A Mother Mentors Her Rural Community—and Her Children
David and Leah live in a cozy brick house in Malawi with their four children, surrounded by sunflowers and plots of maize, ground nuts, and soy beans. During the week, David stays on the homestead and tends the crops, while Leah walks several kilometers to the Mchinji District Hospital—where she works as a mentor mother, counseling women at the antenatal care clinic.
David and Leah met at the boma [town center] ten years ago. “I came to the market to sell fish, and I caught a wife,” he says with a chuckle. Soon after, they married, and David moved to Leah’s village and acquired a half-acre of land.
Angela, 4, helps her father on the farm while her mother is at the hospital. She likes to water the crops and check the chicken coop for eggs—along with helping to keep an eye on her 2-year-old brother, Emmanuel. Angela likes working alongside her dad, but she also looks forward to one day walking down the worn path to the local school, just like her older sister and brother.
“It is important that my children go to school,” says David. “The best future is for those who have an education.”
David and Leah hope that one day Angela will become a nurse or a doctor so that she can help save lives in the community—just as her mother is now doing as a mentor mother.
Like many women in this rural community, Leah has only finished Standard 6 (comparable to 6th grade in the United States), but she has been trained by the Elizabeth Glaser Pediatric AIDS Foundation (EGPAF) to educate other women about HIV. She provides counseling and connects women to HIV services if they need it. Leah knows what it is like to be diagnosed with HIV, and she shares her experience with her HIV-positive clients to help them accept their status and glean hope.
“I was pregnant with the second baby in 2009, when I was tested for HIV at the antenatal clinic,” says Leah. “When I received the [HIV-positive] result, I felt so shaky. It was by the grace of God that I accepted my status—because at that time it was really hard. There was so much more stigma than today. When I told my relatives, they refused to eat with me. They refused to share things.”
“I was a bit tense when we got the result,” says David. “I was hearing from people that HIV is dangerous. I was seeing other people who were very sick, so I thought my wife, or even I, might become ill to that extent. But after some days I accepted it.” David was also tested for HIV, and the result was negative. He remains HIV-free.
“The big man [David] is my rock,” says Leah. “He came with me to my check-ups at the antenatal clinic and he made sure that I adhered to medication, especially when I was pregnant and breastfeeding during PMTCT [prevention of mother-to-child HIV transmission].
“I need to work hard so that she can have a long life,” says David. “That is my motivation.”

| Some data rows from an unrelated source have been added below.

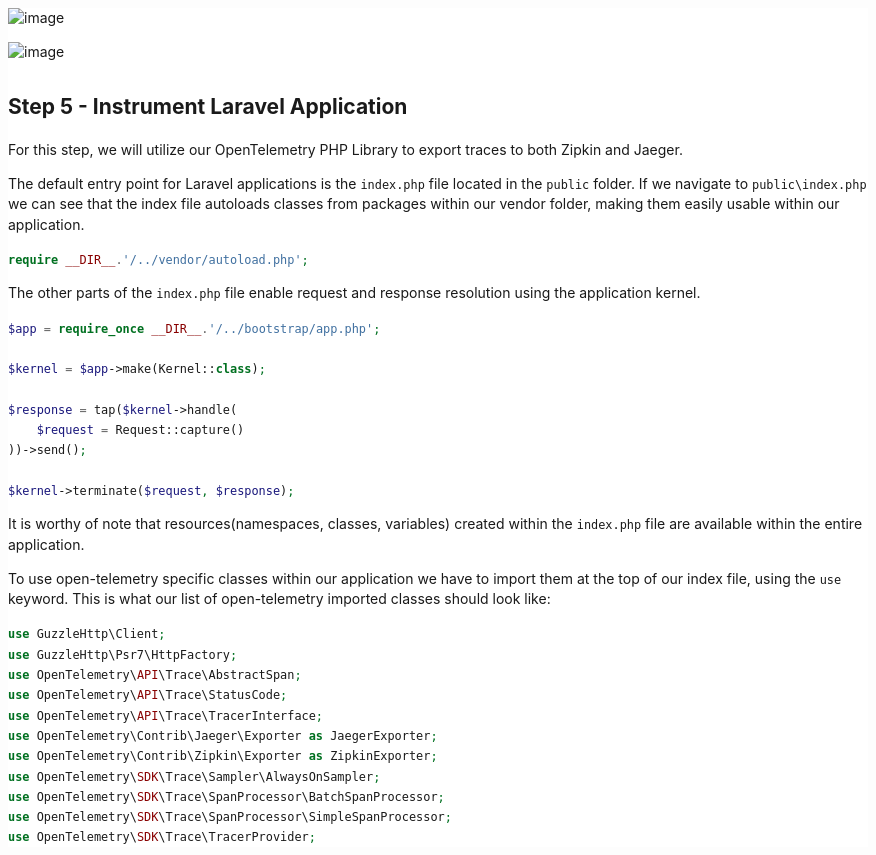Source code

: ![image](https://user-images.githubusercontent.com/22311928/115635313-59196d00-a303-11eb-817c-37f4f6416fe1.png)

![image](https://user-images.githubusercontent.com/22311928/115635316-59b20380-a303-11eb-86e4-e15d0efd04d7.png)

## Step 5 - Instrument Laravel Application

For this step, we will utilize our OpenTelemetry PHP Library to export traces to both Zipkin and Jaeger.

The default entry point for Laravel applications is the `index.php` file located in the `public` folder. If we navigate
to `public\index.php` we can see that the index file autoloads classes from packages within our vendor folder, making
them easily usable within our application.

```php
require __DIR__.'/../vendor/autoload.php';
```

The other parts of the `index.php` file enable request and response resolution using the application kernel.

```php
$app = require_once __DIR__.'/../bootstrap/app.php';

$kernel = $app->make(Kernel::class);

$response = tap($kernel->handle(
    $request = Request::capture()
))->send();

$kernel->terminate($request, $response);
```

It is worthy of note that resources(namespaces, classes, variables) created within the `index.php` file are available
within the entire application.

To use open-telemetry specific classes within our application we have to import them at the top of our index file, using
the `use` keyword. This is what our list of open-telemetry imported classes should look like:

 ```php
use GuzzleHttp\Client;
use GuzzleHttp\Psr7\HttpFactory;
use OpenTelemetry\API\Trace\AbstractSpan;
use OpenTelemetry\API\Trace\StatusCode;
use OpenTelemetry\API\Trace\TracerInterface;
use OpenTelemetry\Contrib\Jaeger\Exporter as JaegerExporter;
use OpenTelemetry\Contrib\Zipkin\Exporter as ZipkinExporter;
use OpenTelemetry\SDK\Trace\Sampler\AlwaysOnSampler;
use OpenTelemetry\SDK\Trace\SpanProcessor\BatchSpanProcessor;
use OpenTelemetry\SDK\Trace\SpanProcessor\SimpleSpanProcessor;
use OpenTelemetry\SDK\Trace\TracerProvider;
```
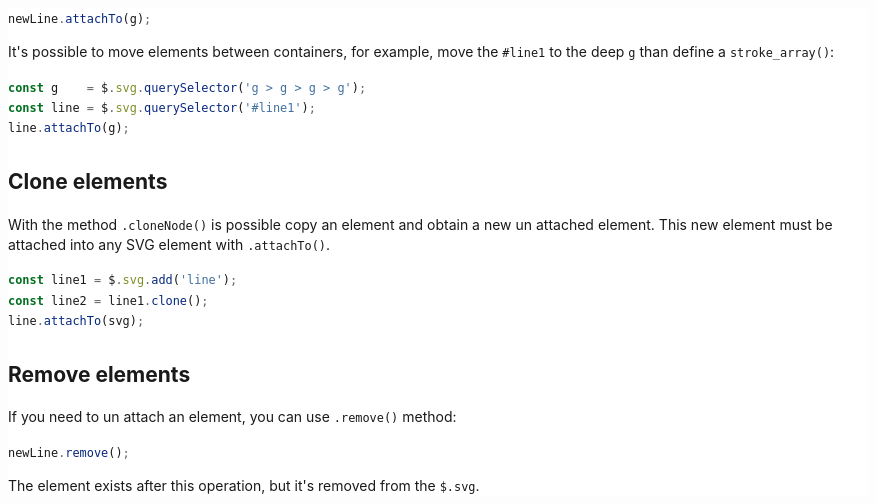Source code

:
 ```js
newLine.attachTo(g);
```

It's possible to move elements between containers, for example, move the `#line1` to the deep `g` 
than define a `stroke_array()`:

```js
const g    = $.svg.querySelector('g > g > g > g');
const line = $.svg.querySelector('#line1');
line.attachTo(g);
``` 

## Clone elements 

With the method `.cloneNode()` is possible copy an element and obtain a new un attached element. 
This new element must be attached into any SVG element with `.attachTo()`.  

```js
const line1 = $.svg.add('line');
const line2 = line1.clone();
line.attachTo(svg);
```

## Remove elements

If you need to un attach an element, you can use `.remove()` method:

```js
newLine.remove();
```

The element exists after this operation, but it's removed from the `$.svg`.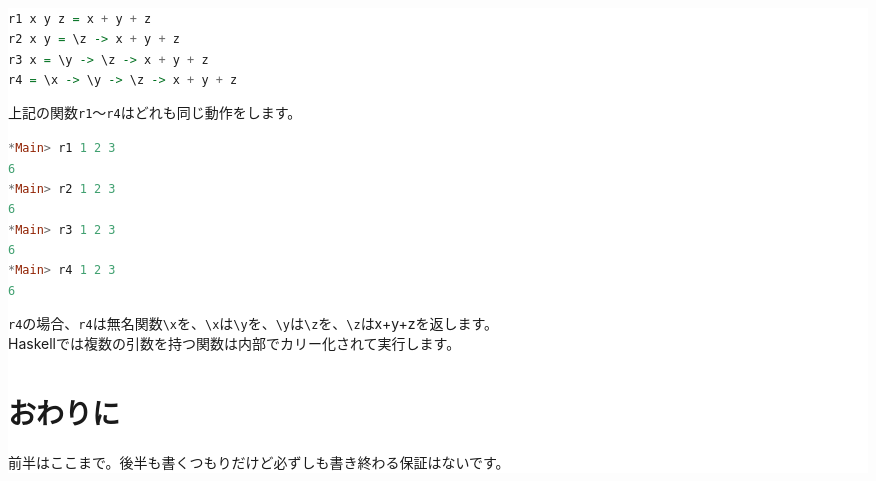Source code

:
 ```haskell
r1 x y z = x + y + z
r2 x y = \z -> x + y + z
r3 x = \y -> \z -> x + y + z
r4 = \x -> \y -> \z -> x + y + z
```

上記の関数``r1``〜``r4``はどれも同じ動作をします。  

```haskell
*Main> r1 1 2 3
6
*Main> r2 1 2 3
6
*Main> r3 1 2 3
6
*Main> r4 1 2 3
6
```

``r4``の場合、``r4``は無名関数``\x``を、``\x``は``\y``を、`\y`は``\z``を、``\z``はx+y+zを返します。  
Haskellでは複数の引数を持つ関数は内部でカリー化されて実行します。

# おわりに

前半はここまで。後半も書くつもりだけど必ずしも書き終わる保証はないです。
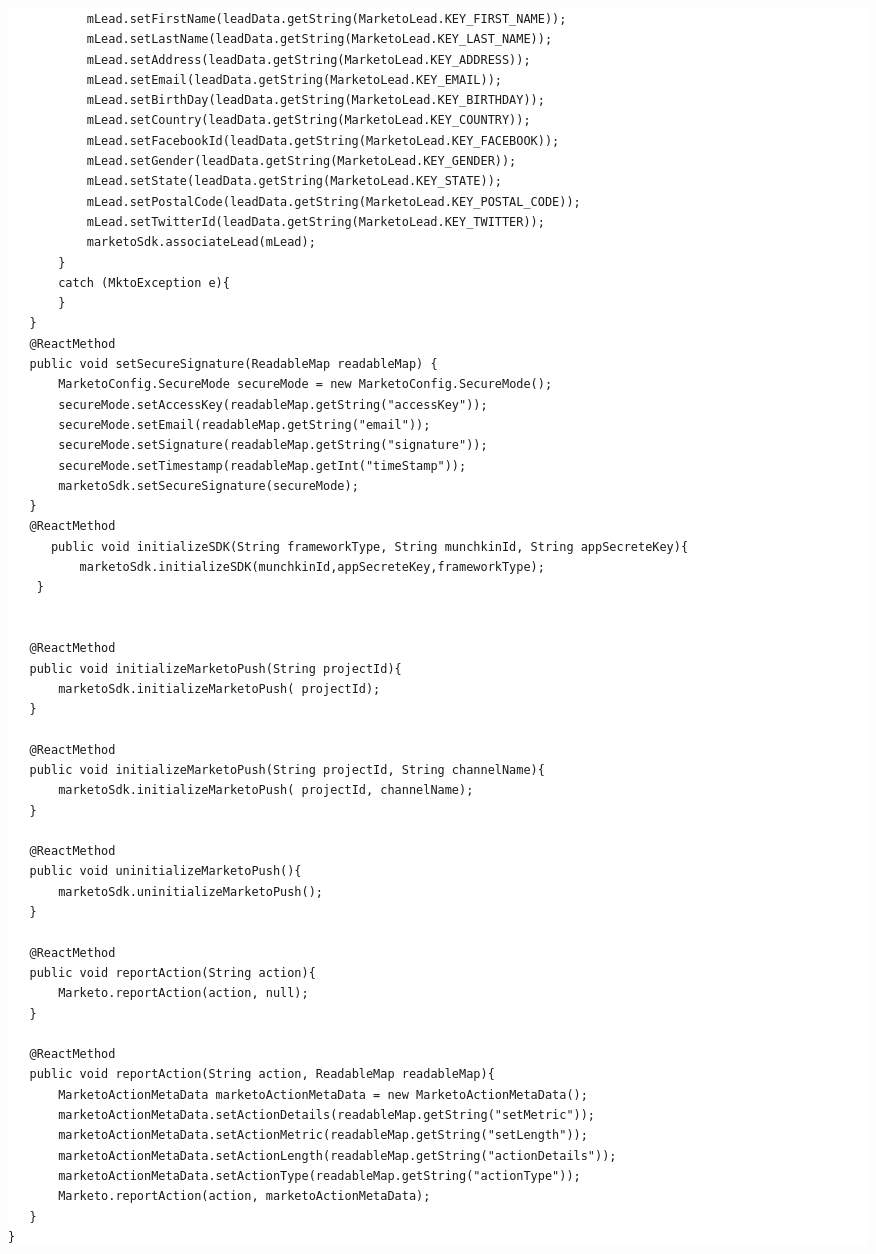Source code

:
 ```
           mLead.setFirstName(leadData.getString(MarketoLead.KEY_FIRST_NAME));
           mLead.setLastName(leadData.getString(MarketoLead.KEY_LAST_NAME));
           mLead.setAddress(leadData.getString(MarketoLead.KEY_ADDRESS));
           mLead.setEmail(leadData.getString(MarketoLead.KEY_EMAIL));
           mLead.setBirthDay(leadData.getString(MarketoLead.KEY_BIRTHDAY));
           mLead.setCountry(leadData.getString(MarketoLead.KEY_COUNTRY));
           mLead.setFacebookId(leadData.getString(MarketoLead.KEY_FACEBOOK));
           mLead.setGender(leadData.getString(MarketoLead.KEY_GENDER));
           mLead.setState(leadData.getString(MarketoLead.KEY_STATE));
           mLead.setPostalCode(leadData.getString(MarketoLead.KEY_POSTAL_CODE));
           mLead.setTwitterId(leadData.getString(MarketoLead.KEY_TWITTER));
           marketoSdk.associateLead(mLead);
       }
       catch (MktoException e){
       }
   }
   @ReactMethod
   public void setSecureSignature(ReadableMap readableMap) {
       MarketoConfig.SecureMode secureMode = new MarketoConfig.SecureMode();
       secureMode.setAccessKey(readableMap.getString("accessKey"));
       secureMode.setEmail(readableMap.getString("email"));
       secureMode.setSignature(readableMap.getString("signature"));
       secureMode.setTimestamp(readableMap.getInt("timeStamp"));
       marketoSdk.setSecureSignature(secureMode);
   }
   @ReactMethod
      public void initializeSDK(String frameworkType, String munchkinId, String appSecreteKey){
          marketoSdk.initializeSDK(munchkinId,appSecreteKey,frameworkType);
    }


   @ReactMethod
   public void initializeMarketoPush(String projectId){
       marketoSdk.initializeMarketoPush( projectId);
   }

   @ReactMethod
   public void initializeMarketoPush(String projectId, String channelName){
       marketoSdk.initializeMarketoPush( projectId, channelName);
   }

   @ReactMethod
   public void uninitializeMarketoPush(){
       marketoSdk.uninitializeMarketoPush();
   }

   @ReactMethod
   public void reportAction(String action){
       Marketo.reportAction(action, null);
   }

   @ReactMethod
   public void reportAction(String action, ReadableMap readableMap){
       MarketoActionMetaData marketoActionMetaData = new MarketoActionMetaData();
       marketoActionMetaData.setActionDetails(readableMap.getString("setMetric"));
       marketoActionMetaData.setActionMetric(readableMap.getString("setLength"));
       marketoActionMetaData.setActionLength(readableMap.getString("actionDetails"));
       marketoActionMetaData.setActionType(readableMap.getString("actionType"));
       Marketo.reportAction(action, marketoActionMetaData);
   }
}
```
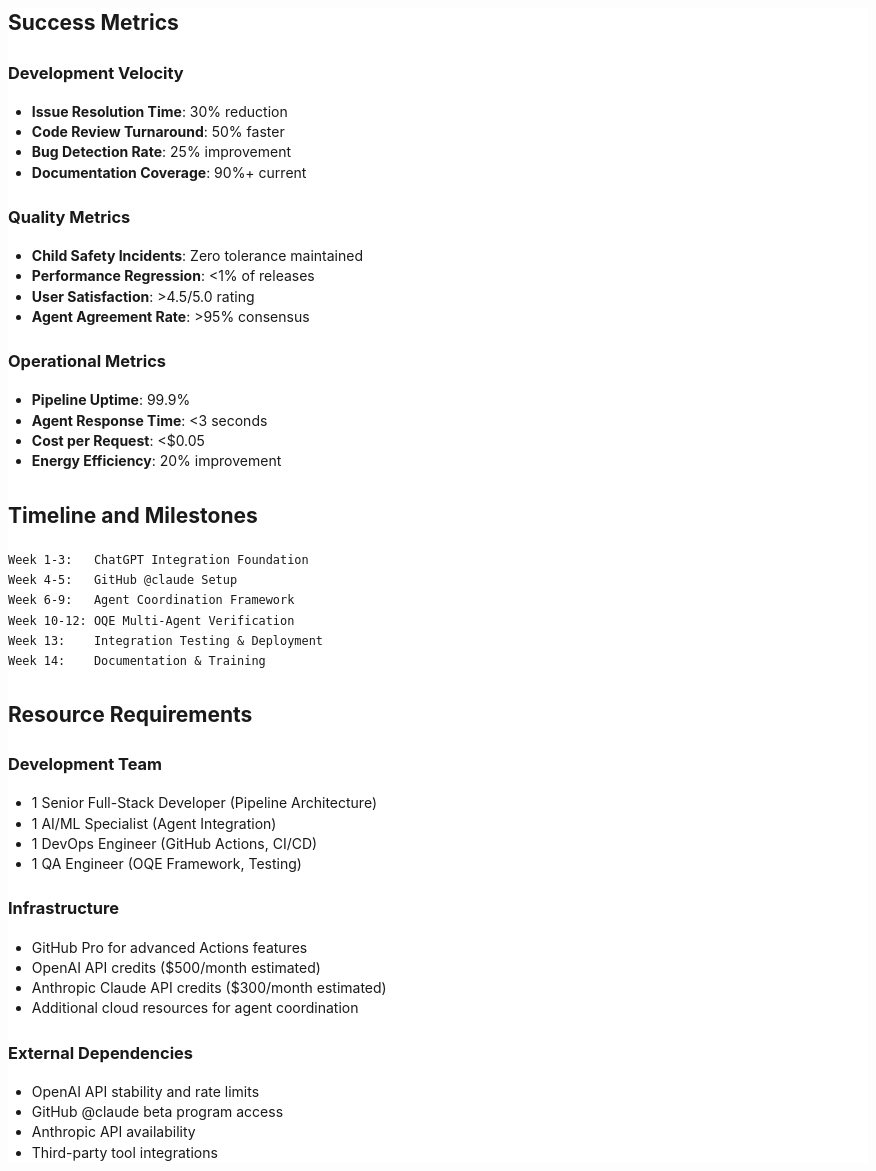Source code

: ## Success Metrics

### Development Velocity
- **Issue Resolution Time**: 30% reduction
- **Code Review Turnaround**: 50% faster
- **Bug Detection Rate**: 25% improvement
- **Documentation Coverage**: 90%+ current

### Quality Metrics
- **Child Safety Incidents**: Zero tolerance maintained
- **Performance Regression**: <1% of releases
- **User Satisfaction**: >4.5/5.0 rating
- **Agent Agreement Rate**: >95% consensus

### Operational Metrics
- **Pipeline Uptime**: 99.9%
- **Agent Response Time**: <3 seconds
- **Cost per Request**: <$0.05
- **Energy Efficiency**: 20% improvement

## Timeline and Milestones

```
Week 1-3:   ChatGPT Integration Foundation
Week 4-5:   GitHub @claude Setup  
Week 6-9:   Agent Coordination Framework
Week 10-12: OQE Multi-Agent Verification
Week 13:    Integration Testing & Deployment
Week 14:    Documentation & Training
```

## Resource Requirements

### Development Team
- 1 Senior Full-Stack Developer (Pipeline Architecture)
- 1 AI/ML Specialist (Agent Integration)
- 1 DevOps Engineer (GitHub Actions, CI/CD)
- 1 QA Engineer (OQE Framework, Testing)

### Infrastructure
- GitHub Pro for advanced Actions features
- OpenAI API credits ($500/month estimated)
- Anthropic Claude API credits ($300/month estimated)
- Additional cloud resources for agent coordination

### External Dependencies
- OpenAI API stability and rate limits
- GitHub @claude beta program access
- Anthropic API availability
- Third-party tool integrations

Thanks to PMTCT, their daughter Prisca was born HIV-free. Five years later, the couple decided to expand the family and was blessed with Angela, followed by Emmanuel. Leah adhered to her treatment throughout, and all of the children are HIV-free, including their oldest son, Michael, who was born prior to her diagnosis.
In 2015, Leah’s sister alerted her to a position at the hospital for mentor mothers—with mothers2mothers, an EGPAF partner that employs mothers living with HIV to support newly diagnosed mothers to access lifesaving treatment for themselves and their babies.
“The criteria was that it has to be a mother who is having a baby or has completed the PMTCT cascade,” says Leah. “The mother should know how to read and write and should be able to stand in public and disclose her HIV status. I was invited for an interview and was successful.”
“When I talk to mothers who are denying their HIV status or are not taking their ARVs [antiretroviral medication], that is when I tell them that I have HIV and that I have a home full of healthy children. I tell them that I have disclosed to my husband and that he has accepted my status. That way they can say to themselves, ‘This person is living with HIV, so can I.'”
“Leah has changed the perception of HIV and AIDS in her community,” says Vincent Nyapigoti, an EGPAF-supported nurse at Mchinji District Hospital funded. “Since she started working as a mentor mother, the number of clients defaulting from PMTCT and antiretroviral programs, from her area has been reduced, and we now experience a high number of couple testing from her home area.”
“It has made her the right hand for the community,” says David. “Being a mentor mother gives hope to families in all of the villages served by the hospital. And it gives me hope that both of my daughters can follow in their mother’s footsteps.”
EGPAF’s work in Malawi is funded by the President’s Emergency Plan for AIDS Relief (PEPFAR) through the United States Centers for Disease Control and Prevention (CDC).